Evidemment, nous avons mis en place des systèmes de référencement en moins de 48 heures pour les producteurs. Quasiment tous les magasins ont la moitié de leurs rayons fruits et légumes en local et ce sont eux qui décident. Donc, ça va durer au-delà de cette crise. En exemple, j’étais à Petite Forêt, près de Valenciennes, j’ai rencontré un producteur de pommes de terre. Ça fait 45 ans que le magasin existe, son exploitation est à deux kilomètres du magasin. C’était La première fois qu’il venait dans le magasin parce qu’il vend en direct. Avant c’était trop compliqué, on lui demandait d’envoyer son dossier au 200 rue de la Recherche à Villeneuve d’Ascq, d’attendre 6 semaines qu’on le rappelle pour s’entendre dire : « je ne sais pas, il faut voir le prix ». Le producteur laissait tomber. On voit aujourd’hui l’intérêt de travailler en direct et de ne pas passer par les coopératives ou autres circuits.

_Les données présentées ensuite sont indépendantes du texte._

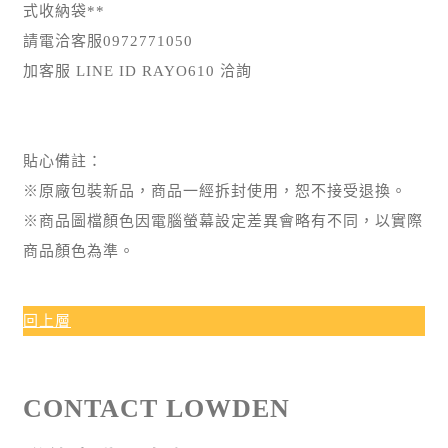
式收納袋**
請電洽客服0972771050
加客服 LINE ID RAYO610 洽詢
貼心備註：
※原廠包裝新品，商品一經拆封使用，恕不接受退換。
※商品圖檔顏色因電腦螢幕設定差異會略有不同，以實際
商品顏色為準。
回上層
CONTACT LOWDEN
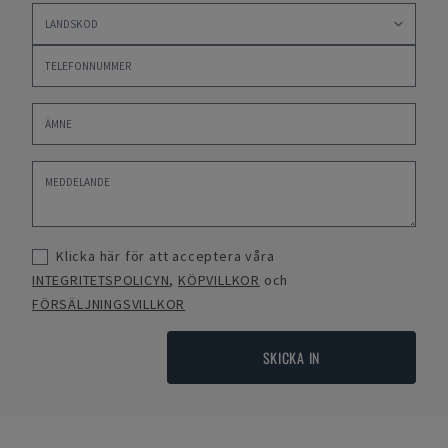
Klicka här för att acceptera våra
INTEGRITETSPOLICYN
,
KÖPVILLKOR
och
FÖRSÄLJNINGSVILLKOR
SKICKA IN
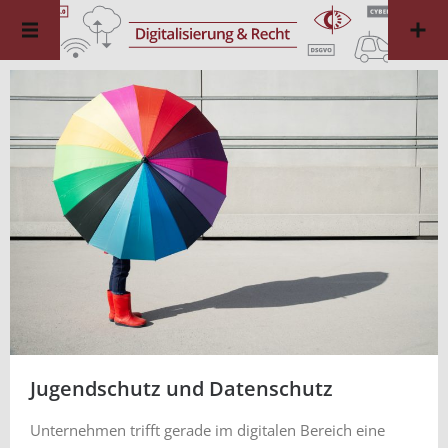
Jugendschutz und Datenschutz
Unternehmen trifft gerade im digitalen Bereich eine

Comment imaginez-vous « l’après » pour votre enseigne ?
Une offre RSE plus forte mais qui ne soit pas qu’une présentation sur un paper board comme on sait tous très bien le faire !
J’espère surtout qu’il ne sera pas comme avant. Surtout, qu’on aura cette faculté et cette intelligence de ne pas refaire ce qu’on faisait avant. Nous avons une opportunité énorme de pouvoir accélérer les transformations. C’est même plus que ça, c’est sociétal. Ce doit être une prise de conscience globale. Et donc, cela doit absolument changer les comportements et façons de consommer structurelles. J’espère qu’on va arrêter de faire du grand import assez rapidement. Que l’on consomme moins mais plus qualitatif. Moins de machines à mass market, au profit de choses plus équilibrées, avec une offre RSE plus forte mais qui ne soit pas qu’une présentation sur un paper board comme on sait tous très bien le faire !
Peut-on déjà imaginer l’impact de cette crise sur le comportement futur des consommateurs ? Sur les modèles économiques des retailers ?
Sur le modèle économique, clairement, fondamentalement. Ca avait déjà commencé avant, nous étions sur un modèle économique de masse, d’industrialisation de la distribution. Nous devions aller chercher chaque centime en amont à l’achat. On ne dit plus ça, on prime la relation équilibrée, le prix n’est plus le seul critère. De ce fait, notre modèle change complètement, tous les équilibres économiques cassent.
Pour l’instant, les consommateurs ne sont pas normatifs. La consommation est clairement orientée sur les pâtes, le riz, … . Pour exemple, on fait un flop total en poissonnerie. On fait du -25/-30% parce qu’il y a une intervention humaine sur le produit. Alors que nous mettons en avant les produits filières, la traçabilité. Par contre, le saumon emballé juste derrière, lui fonctionne. Les réactions consommateurs ne sont donc pas encore normatives, il faudra attendre.
Pensez-vous que « l’après crise » va avoir un fort impact sur la communication des marques ? Sur leur mission ? Que devront-elles changer ?
J’espère qu’on ne va pas repartir dans le promotionnel à gogo. Pour l’instant, la communication est en stand-by, un peu une com de guerre. On communique juste sur les mesures de précautions en magasin. Mais toute la profession est dans les starting-blocks. Nous sommes actuellement sur une mission de droit civique, nous nourrissons la patrie. Même si il ne faut pas s’emballer, nous ne sommes pas en pénurie de denrées alimentaires.
Un message à faire passer ?
On a de la chance de vivre une période pareille. C’est un changement profond.